Queenie had dropped into a chair at the farmer's renunciation of her claims, and, hiding her face in her hands, burst into a passionate fit of weeping. Mrs. Bowers stood by her making a pretended effort at consoling her, but her pretended brother paid no heed to the wretched girl. He looked at Jennie's bright, pretty face, and then turned to her father.
"I think you said your daughter was out of a place, at present," he said, blandly. "Do you wish to secure another one for her?"
"Yes, we do," was the ready answer. "We have to put her out to service, for we cannot afford to keep her at home. She must earn her clothes and a bit more to help us along at home."
"I think my sister needs just such a girl about the house, to help her with the housekeeping," said Leon Vinton; and, turning to Mrs. Bowers, he said: "Do you think Miss Jennie would suit you?"
The woman stared at him in surprise for a moment, but he gave her a significant glance, and she answered with apparent frankness:
"Yes, I think I should like to have her very much."
"Very well, then," and, turning to the farmer he inquired if his sister could have Jennie, naming a liberal, but not too large compensation, for fear of exciting suspicion.
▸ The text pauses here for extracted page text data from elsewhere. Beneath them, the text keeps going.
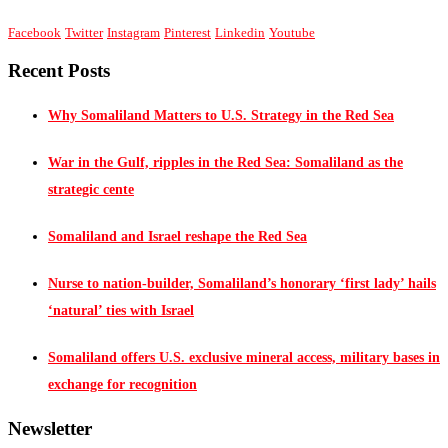
Facebook
Twitter
Instagram
Pinterest
Linkedin
Youtube
Recent Posts
Why Somaliland Matters to U.S. Strategy in the Red Sea
War in the Gulf, ripples in the Red Sea: Somaliland as the
strategic cente
Somaliland and Israel reshape the Red Sea
Nurse to nation-builder, Somaliland’s honorary ‘first lady’ hails
‘natural’ ties with Israel
Somaliland offers U.S. exclusive mineral access, military bases in
exchange for recognition
Newsletter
He did not ask the girl, herself, for he had already read her consent in her beaming eyes. She was perfectly fascinated by the handsome stranger, and was ready to go anywhere that she might daily see him and hear his voice.
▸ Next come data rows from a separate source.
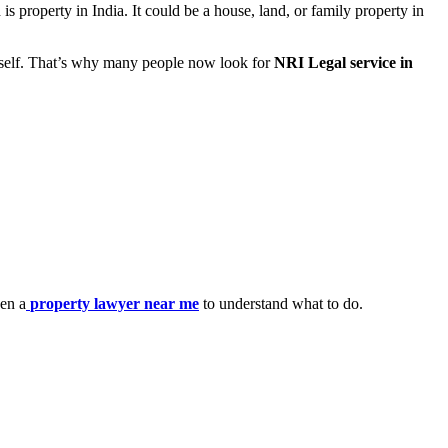
 property in India. It could be a house, land, or family property in
urself. That’s why many people now look for
NRI Legal service in
en a
property lawyer near me
to understand what to do.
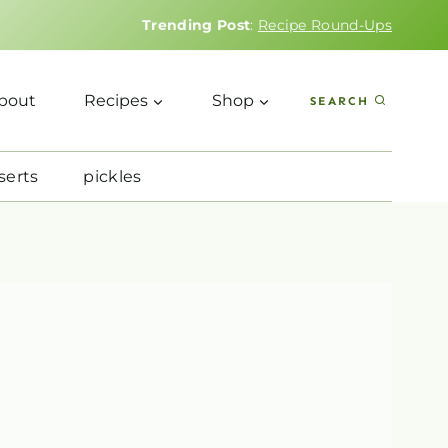
Trending Post
:
Recipe Round-Ups
bout
Recipes
Shop
SEARCH
serts
pickles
Before the farmer could speak, Queenie sprang to his side, and laid her delicate white hand, all sparkling with jewels, on his coarse sleeve, lifting her blue eyes pleadingly to his face.
"Oh! sir," she said, "you think me mad, but for Heaven's sake be warned by me! Do not suffer your pretty, simple girl to stray into the snare this man and woman are setting for her. If you give your consent you will rue it in dust and ashes, when you see her innocence betrayed and her virtue lost."
Leon Vinton glared at her fiercely as the farmer hesitated.